Both of Osmayev's hands were bandaged, and his face was covered in green dots from an antiseptic used to treat his cuts.
He said he wouldn't have become a suicide bomber, but the other Chechen who was killed in the accidental explosion might have agreed. Osmayev added they considered using powerful military mines that would have made a suicide mission unnecessary.
Umarov, the Chechen rebel leader, has claimed responsibility for a number of attacks against Russia, including a January 2011 suicide bombing at Moscow's Domodedovo airport that killed 37 people and injured more than 180. He also had warned that many more such attacks would follow if Russia did not allow the Caucasus to become an independent Islamic state governed by Sharia law.
Umarov also claimed responsibility for the double-suicide bombing of Moscow's subway in March 2010 that killed 40 people.
He is seen more as an ideological than a military figure, as many militant cells operate autonomously and shun centralized command.

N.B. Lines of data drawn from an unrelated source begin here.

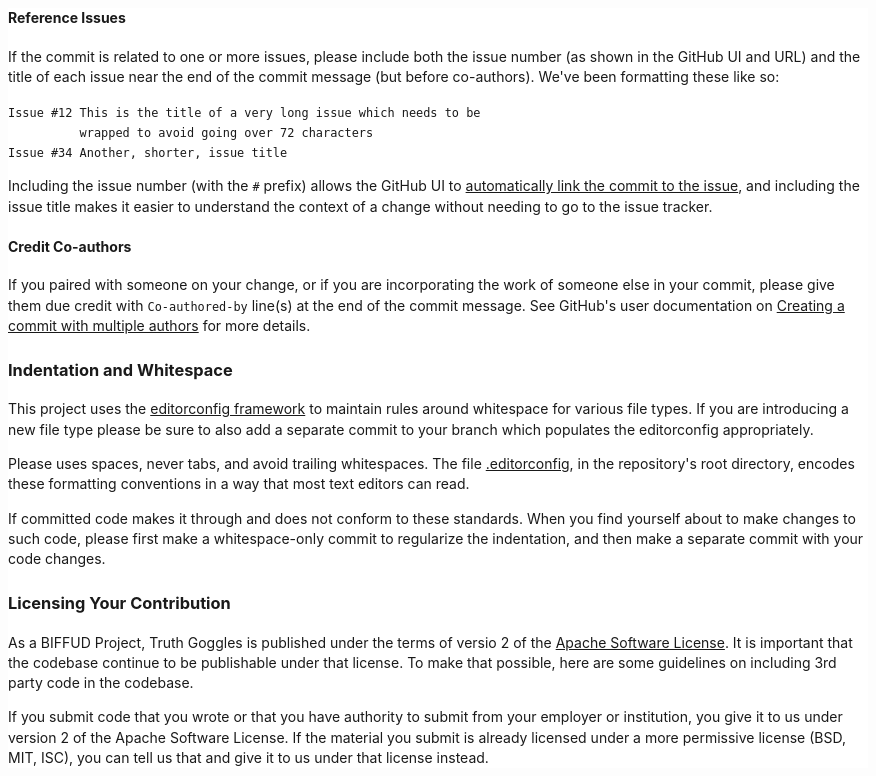 

#### Reference Issues

If the commit is related to one or more issues, please include both the issue
number (as shown in the GitHub UI and URL) and the title of each issue near the
end of the commit message (but before co-authors). We've been formatting these
like so:

```
Issue #12 This is the title of a very long issue which needs to be
          wrapped to avoid going over 72 characters
Issue #34 Another, shorter, issue title
```

Including the issue number (with the `#` prefix) allows the GitHub UI to
[automatically link the commit to the
issue](https://help.github.com/articles/autolinked-references-and-urls/#issues-and-pull-requests),
and including the issue title makes it easier to understand the context of a
change without needing to go to the issue tracker.

#### Credit Co-authors

If you paired with someone on your change, or if you are incorporating the work
of someone else in your commit, please give them due credit with
`Co-authored-by` line(s) at the end of the commit message. See GitHub's user
documentation on [Creating a commit with multiple
authors](https://help.github.com/articles/creating-a-commit-with-multiple-authors/)
for more details.

### Indentation and Whitespace

This project uses the [editorconfig framework](https://editorconfig.org/)
to maintain rules around whitespace for various file types.  If you are
introducing a new file type please be sure to also add a separate commit
to your branch which populates the editorconfig appropriately.

Please uses spaces, never tabs, and avoid trailing whitespaces.  The
file [.editorconfig](.editorconfig), in the repository's root
directory, encodes these formatting conventions in a way that most
text editors can read.

If committed code makes it through and does not conform to these
standards.  When you find yourself about to make changes to such code,
please first make a whitespace-only commit to regularize the
indentation, and then make a separate commit with your code changes.

### Licensing Your Contribution
As a BIFFUD Project, Truth Goggles is published under the terms of versio
 2 of the [Apache Software License](http://www.apache.org/licenses/).  It is
important that the codebase continue to be publishable under that
license.  To make that possible, here are some guidelines on including
3rd party code in the codebase.

If you submit code that you wrote or that you have authority to submit
from your employer or institution, you give it to us under version 2
of the Apache Software License.  If the material you submit is already
licensed under a more permissive license (BSD, MIT, ISC), you can tell
us that and give it to us under that license instead.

In response to Russia's opposition protests, Umarov issued a statement this month ordering his men to avoid hitting civilian targets, saying that civilians should be spared because they have risen up against Putin.
Channel One said Osmayev had led the investigators to a cache of explosives near a Moscow avenue that Putin uses to travel between his office and a suburban residence. A Russian security officer told the television station that the suspects also had videos of Putin's convoy taken from different angles to prepare for the attack.
Pyanzin, who also confessed on film, was shown saying the group were to sabotage economic facilities and then try to kill Putin.